**CONSIGNE 1:** Extrayez des enregistrements, sans aucune modification, les lignes qui vont de celle contenant « Build Type | » jusqu'à la fin des enregistrements, ces deux limites comprises.

**TEXTE ÉTUDIÉ:**
• • • •

Ukraine : les fact-checkers de Libé, idiots utiles de la guerre de l’information ?

Une vision très unilatérale qui pose question.
1280px-Libération.svg

Le journal le constate avec gravité : « Plus que toute autre période, celle des guerres est sujette à la désinformation, qu’elle émane de sources inconnues ou d’autorités officielles. » Aussi, dans le cadre de la crise en Ukraine, le service CheckNews de Libération nous indique être pleinement mobilisé pour « démêler le vrai du faux ».

Le 2 mars dernier, les fact-checkers de Libé se sont penchés sur un cas complexe : la question de l’extension de l’OTAN à l’Est.

En mars 2014, à la suite de l’annexion de la Crimée, Vladimir Poutine tient un discours au Kremlin. Il s’en prend vivement aux Occidentaux. « Ils nous ont menti à plusieurs reprises, ils ont pris des décisions dans notre dos, ils nous ont mis devant le fait accompli. Cela s’est produit avec l’expansion [de l'OTAN] vers l’Est, ainsi qu’avec le déploiement d’infrastructures militaires à nos frontières. »

L’OTAN contre-attaque peu après en évoquant « le mythe de la “promesse non tenue” », tout en se livrant à de subtiles acrobaties sémantiques : « Il n'y a jamais eu, de la part de l'Ouest, d'engagement politique ou juridiquement contraignant » de ne pas élargir l'OTAN. Oui, bien sûr, certaines « conversations » avaient pu donner aux Soviétiques de fausses impressions, mais ils avaient mal compris.

On se souvient, notamment, de la déclaration du secrétaire d’État américain, James Baker : « La juridiction militaire actuelle de l’OTAN ne s’étendra pas d’un pouce vers l’Est. » Seulement, rien de « juridiquement contraignant », pour reprendre la formule otanienne, et puis, autre argument, la fin de l’Union soviétique allait créer « une situation complètement nouvelle ». Alors, peu importe ce qu’on avait bien pu dire avant.

Deux récits, deux interprétations, et une vraie guerre de l’information relancée par l’invasion de l’Ukraine.

La fact-checkeuse de Libération, Emma Donada, a donc fait appel à deux « spécialistes » censées nous apporter une garantie de neutralité académique. Problème : leurs propos collent quasiment mot pour mot avec l’argumentaire de l’OTAN. Une vision très unilatérale qui pose question.

Qui sont ces « chercheuses » ?

La première, Johanna Möhring, est présentée comme « chargée de recherche » à l’université de Bonn.

• • • •

**EXTRAITS DE DONNÉES:**
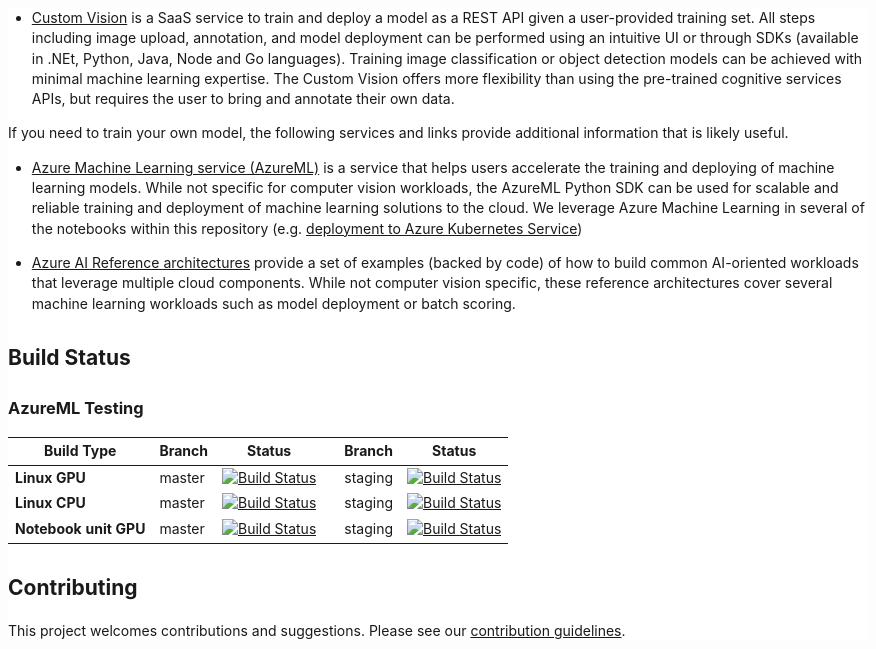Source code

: - [Custom Vision](https://docs.microsoft.com/en-us/azure/cognitive-services/custom-vision-service/home)
is a SaaS service to train and deploy a model as a REST API given a user-provided training set. All steps including image upload, annotation, and model deployment can be performed using an intuitive UI or through SDKs (available in .NEt, Python, Java, Node and Go languages). Training image classification or object detection models can be achieved with minimal machine learning expertise. The Custom Vision offers more flexibility than using the pre-trained cognitive services APIs, but requires the user to bring and annotate their own data.

If you need to train your own model, the following services and links provide additional information that is likely useful.

- [Azure Machine Learning service (AzureML)](https://docs.microsoft.com/azure/machine-learning/?WT.mc_id=computervision-github-azureai)
is a service that helps users accelerate the training and deploying of machine learning models. While not specific for computer vision workloads, the AzureML Python SDK can be used for scalable and reliable training and deployment of machine learning solutions to the cloud. We leverage Azure Machine Learning in several of the notebooks within this repository (e.g. [deployment to Azure Kubernetes Service](https://github.com/microsoft/computervision-recipes/blob/master/scenarios/classification/22_deployment_on_azure_kubernetes_service.ipynb))

- [Azure AI Reference architectures](https://docs.microsoft.com/en-us/azure/architecture/reference-architectures/ai/training-python-models/?WT.mc_id=computervision-github-azureai)
provide a set of examples (backed by code) of how to build common AI-oriented workloads that leverage multiple cloud components. While not computer vision specific, these reference architectures cover several machine learning workloads such as model deployment or batch scoring.

## Build Status

### AzureML Testing

| Build Type | Branch | Status |  | Branch | Status |
| --- | --- | --- | --- | --- | --- |
| **Linux GPU** | master | [![Build Status](https://dev.azure.com/best-practices/computervision/_apis/build/status/AzureML/AML-unit-test-linux-gpu?branchName=master)](https://dev.azure.com/best-practices/computervision/_build/latest?definitionId=41&branchName=master) | | staging | [![Build Status](https://dev.azure.com/best-practices/computervision/_apis/build/status/AzureML/AML-unit-test-linux-gpu?branchName=staging)](https://dev.azure.com/best-practices/computervision/_build/latest?definitionId=41&branchName=staging) |
| **Linux CPU** | master | [![Build Status](https://dev.azure.com/best-practices/computervision/_apis/build/status/AzureML/AML-unit-test-linux-cpu?branchName=master)](https://dev.azure.com/best-practices/computervision/_build/latest?definitionId=37&branchName=master) | | staging | [![Build Status](https://dev.azure.com/best-practices/computervision/_apis/build/status/AzureML/AML-unit-test-linux-cpu?branchName=staging)](https://dev.azure.com/best-practices/computervision/_build/latest?definitionId=37&branchName=staging) |
| **Notebook unit GPU** | master | [![Build Status](https://dev.azure.com/best-practices/computervision/_apis/build/status/AzureML/AML-unit-test-linux-nb-gpu?branchName=master)](https://dev.azure.com/best-practices/computervision/_build/latest?definitionId=42&branchName=master) | | staging | [![Build Status](https://dev.azure.com/best-practices/computervision/_apis/build/status/AzureML/AML-unit-test-linux-nb-gpu?branchName=staging)](https://dev.azure.com/best-practices/computervision/_build/latest?definitionId=42&branchName=staging) |


## Contributing
This project welcomes contributions and suggestions. Please see our [contribution guidelines](CONTRIBUTING.md).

• • • •

**CONSIGNE 2:** Réduisez en une courte liste à puces le paragraphe de l'article qui commence par « L'OTAN contre-attaque peu après », en conservant ses faits essentiels.

**CORRIGÉ 1:**
| Build Type | Branch | Status |  | Branch | Status |
| --- | --- | --- | --- | --- | --- |
| **Linux GPU** | master | [![Build Status](https://dev.azure.com/best-practices/computervision/_apis/build/status/AzureML/AML-unit-test-linux-gpu?branchName=master)](https://dev.azure.com/best-practices/computervision/_build/latest?definitionId=41&branchName=master) | | staging | [![Build Status](https://dev.azure.com/best-practices/computervision/_apis/build/status/AzureML/AML-unit-test-linux-gpu?branchName=staging)](https://dev.azure.com/best-practices/computervision/_build/latest?definitionId=41&branchName=staging) |
| **Linux CPU** | master | [![Build Status](https://dev.azure.com/best-practices/computervision/_apis/build/status/AzureML/AML-unit-test-linux-cpu?branchName=master)](https://dev.azure.com/best-practices/computervision/_build/latest?definitionId=37&branchName=master) | | staging | [![Build Status](https://dev.azure.com/best-practices/computervision/_apis/build/status/AzureML/AML-unit-test-linux-cpu?branchName=staging)](https://dev.azure.com/best-practices/computervision/_build/latest?definitionId=37&branchName=staging) |
| **Notebook unit GPU** | master | [![Build Status](https://dev.azure.com/best-practices/computervision/_apis/build/status/AzureML/AML-unit-test-linux-nb-gpu?branchName=master)](https://dev.azure.com/best-practices/computervision/_build/latest?definitionId=42&branchName=master) | | staging | [![Build Status](https://dev.azure.com/best-practices/computervision/_apis/build/status/AzureML/AML-unit-test-linux-nb-gpu?branchName=staging)](https://dev.azure.com/best-practices/computervision/_build/latest?definitionId=42&branchName=staging) |


## Contributing
This project welcomes contributions and suggestions. Please see our [contribution guidelines](CONTRIBUTING.md).

**CORRIGÉ 2:**
- Peu après le discours de Vladimir Poutine, l'OTAN réplique en évoquant « le mythe de la “promesse non tenue” ».
- Elle affirme qu'il n'y a jamais eu, de la part de l'Ouest, d'engagement politique ou juridiquement contraignant de ne pas élargir l'OTAN.
- Elle admet que certaines « conversations » ont pu donner de fausses impressions aux Soviétiques, qui auraient mal compris.
- L'article qualifie cette réponse de subtiles acrobaties sémantiques.